Disruption of All Phrase TMS (EU) Components Between 0:52 AM CET and 1:47 AM CET
Incident Report for Phrase
Postmortem

Introduction

We would like to share more details about the events that occurred with Phrase TMS between 11:40 PM CET and 01:47 AM CET on March 23rd, 2023 which led to a gradual outage of all Phrase TMS (EU) components and what Phrase engineers are doing to prevent these issues from happening again.

Timeline

11:40 PM CET: First alerts arrive to engineers on duty and are followed by an immediate outage of TMS. Engineers start investigating the issues and assessing the situation.

11:59 PM CET: TMS services recovered and engineers continue to assess the situation and analyze the presumed cause.

00:51 AM CET: Second outage of TMS caused by the not yet fully recovered database.

01:50 AM CET: TMS recovered and preventive measures are applied.

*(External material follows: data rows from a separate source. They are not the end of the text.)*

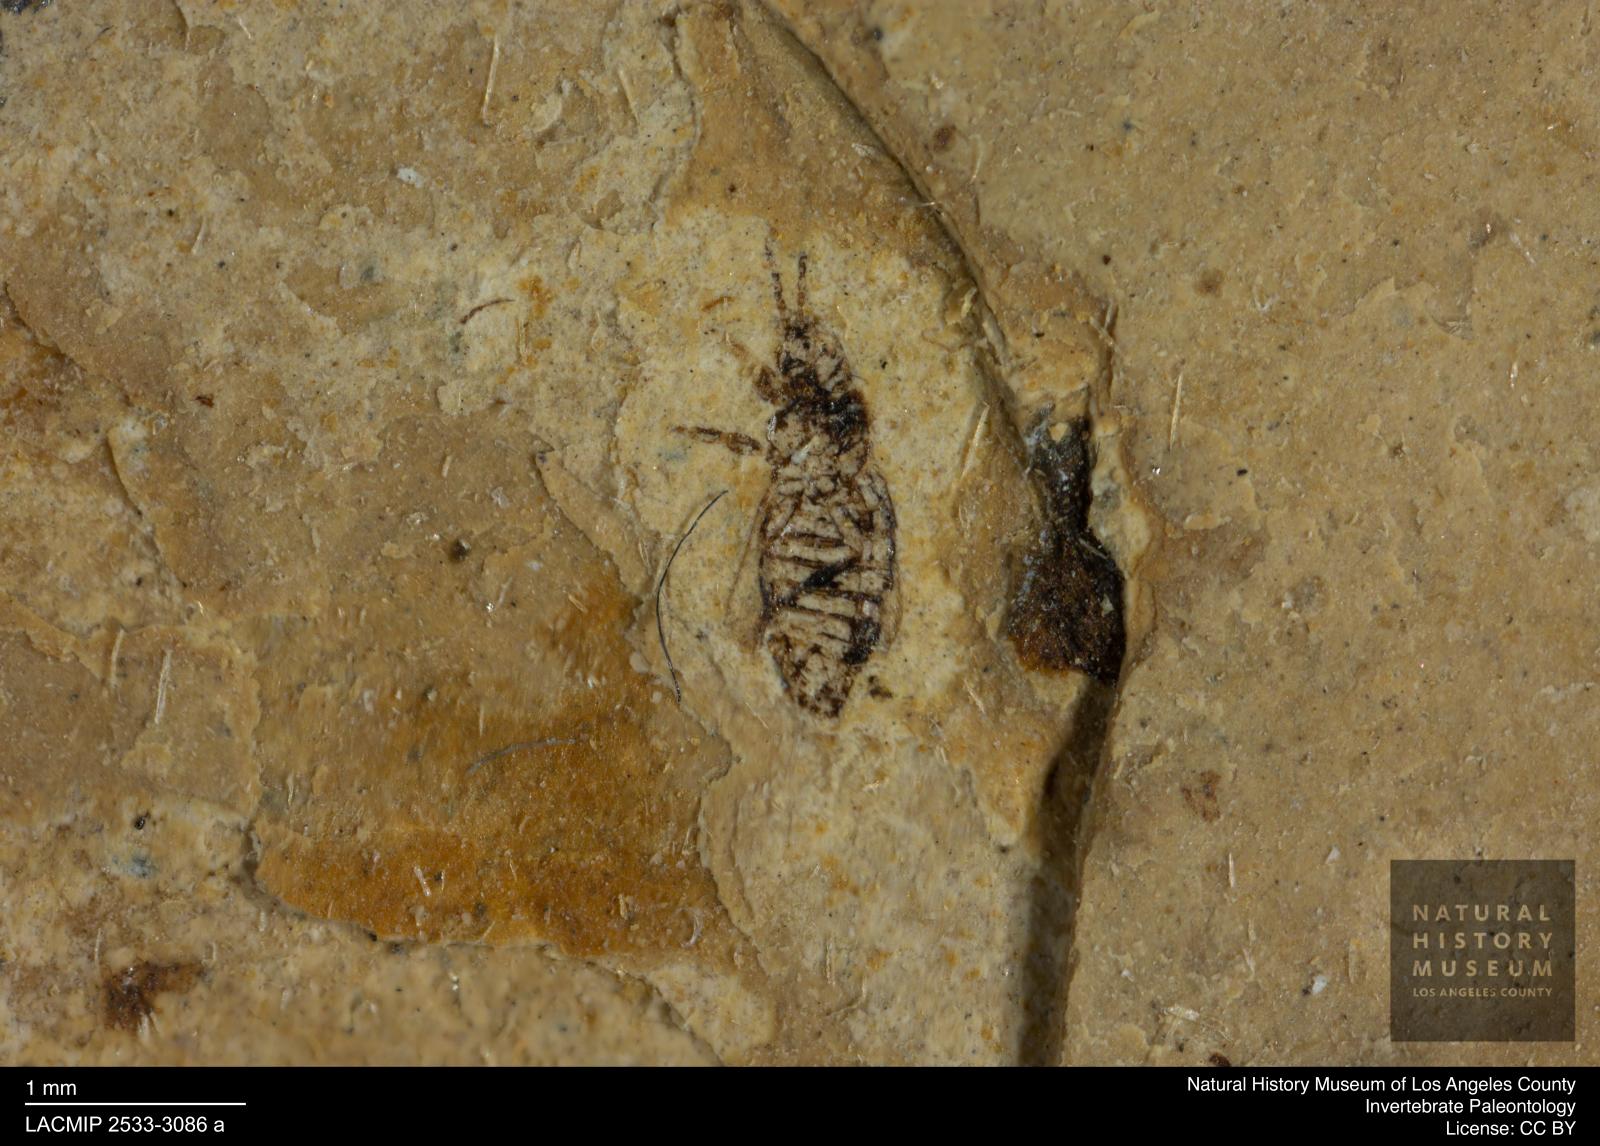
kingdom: Animalia
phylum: Arthropoda
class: Insecta
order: Thysanoptera
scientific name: Thysanoptera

02:25 AM CET: Incident is officially concluded as resolved and all TMS services are confirmed to be operating normally.

Root Cause

The database was overloaded by a large number of complex queries within a very short timeframe leading to the outage of connected services. The overloaded database server impacted the networking stack of the operating system. Shortly after the first outage, this network malfunction led to the second outage.

Actions to Prevent Recurrence

  • Maximum number of database connections will be changed to prevent an overload.
  • Existing rate limiting mechanisms will be reviewed and updated.
  • Monitoring will be extended to reveal problems within the networking stack.

Conclusion

Finally, we want to apologize. We know how critical our services are to your business. Phrase as a whole will do everything to learn from this incident and use it to drive improvements across our services. As with any significant operational issue, Phrase engineers will be working tirelessly over the next coming days and weeks on improving their understanding of the incident and determining how to make changes that improve our services and processes.

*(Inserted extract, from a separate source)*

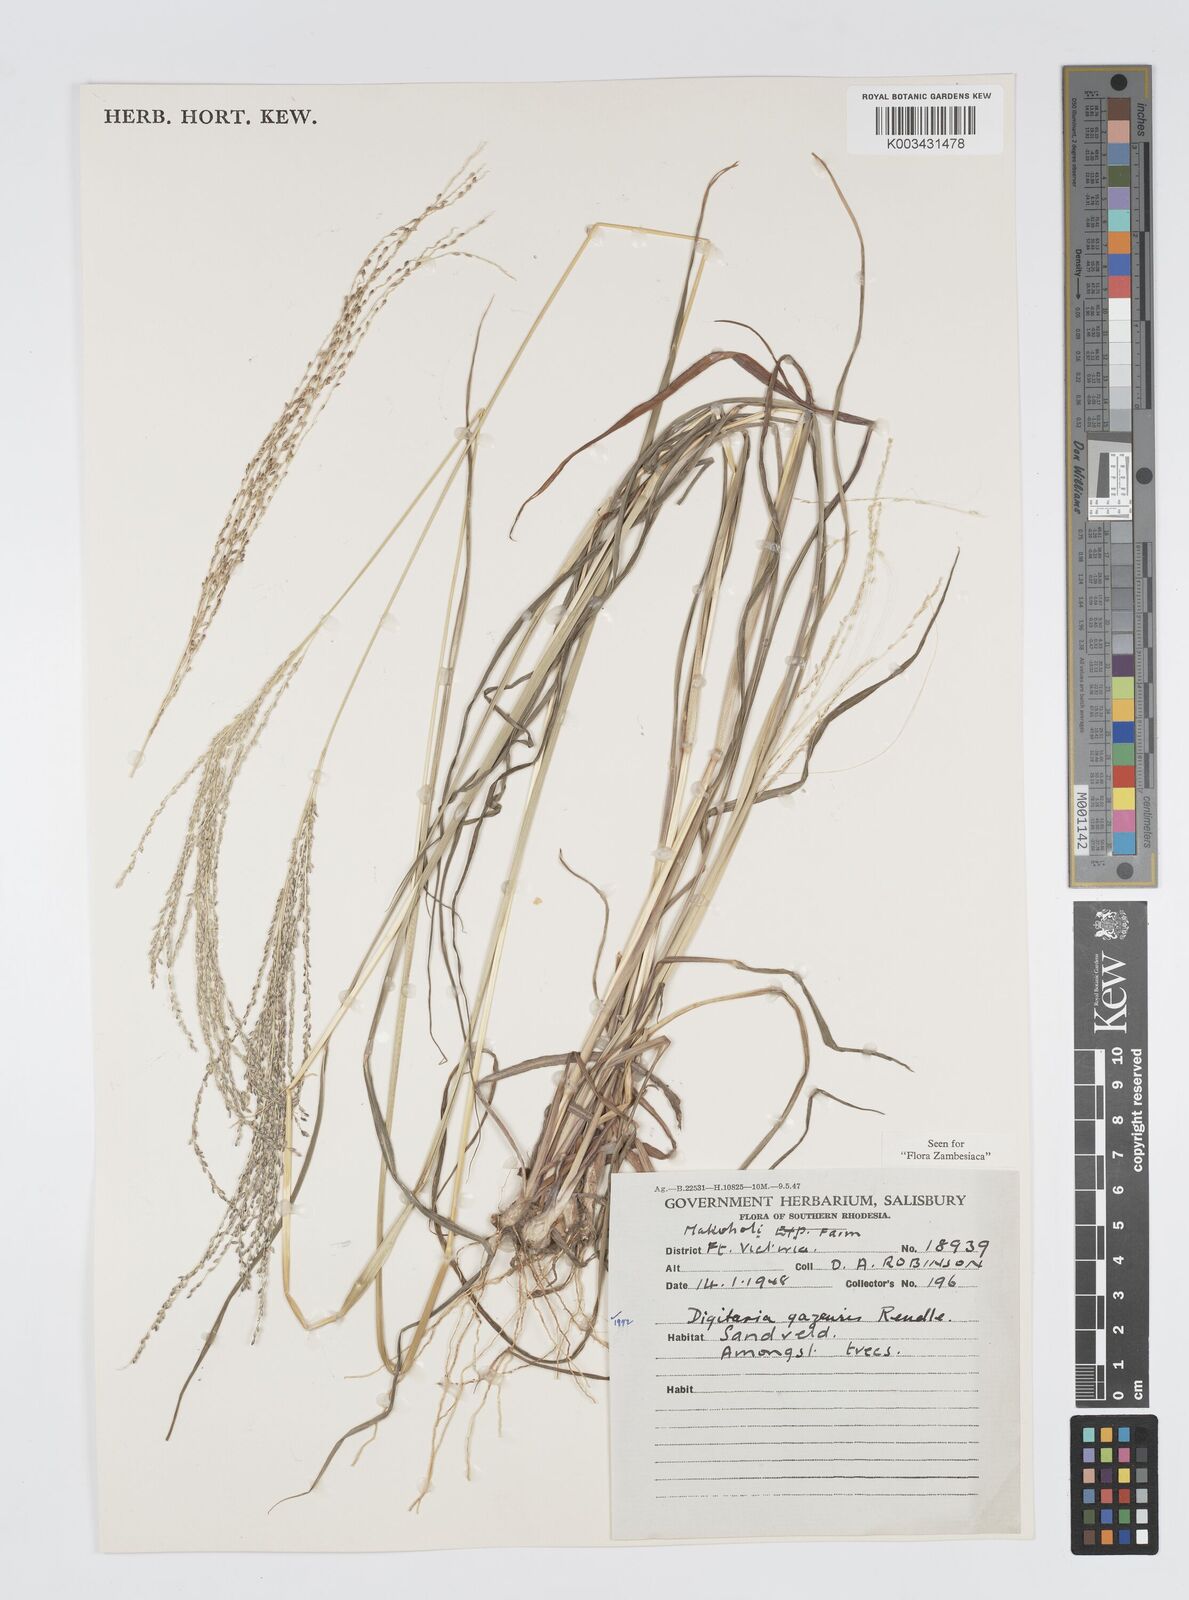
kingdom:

Posted Mar 24, 2023 - 10:29 CET

Resolved
This incident has been resolved.
Posted Mar 23, 2023 - 02:23 CET
Update
We are continuing to investigate this issue.
Posted Mar 23, 2023 - 01:47 CET
Investigating
We are currently investigating this issue related to the unavailability of all Phrase TMS (EU) components.
Posted Mar 23, 2023 - 01:15 CET
This incident affected: Phrase TMS (EU) (API, CAT web editor, File processing, Machine translation, Project management, Term base, Translation memory).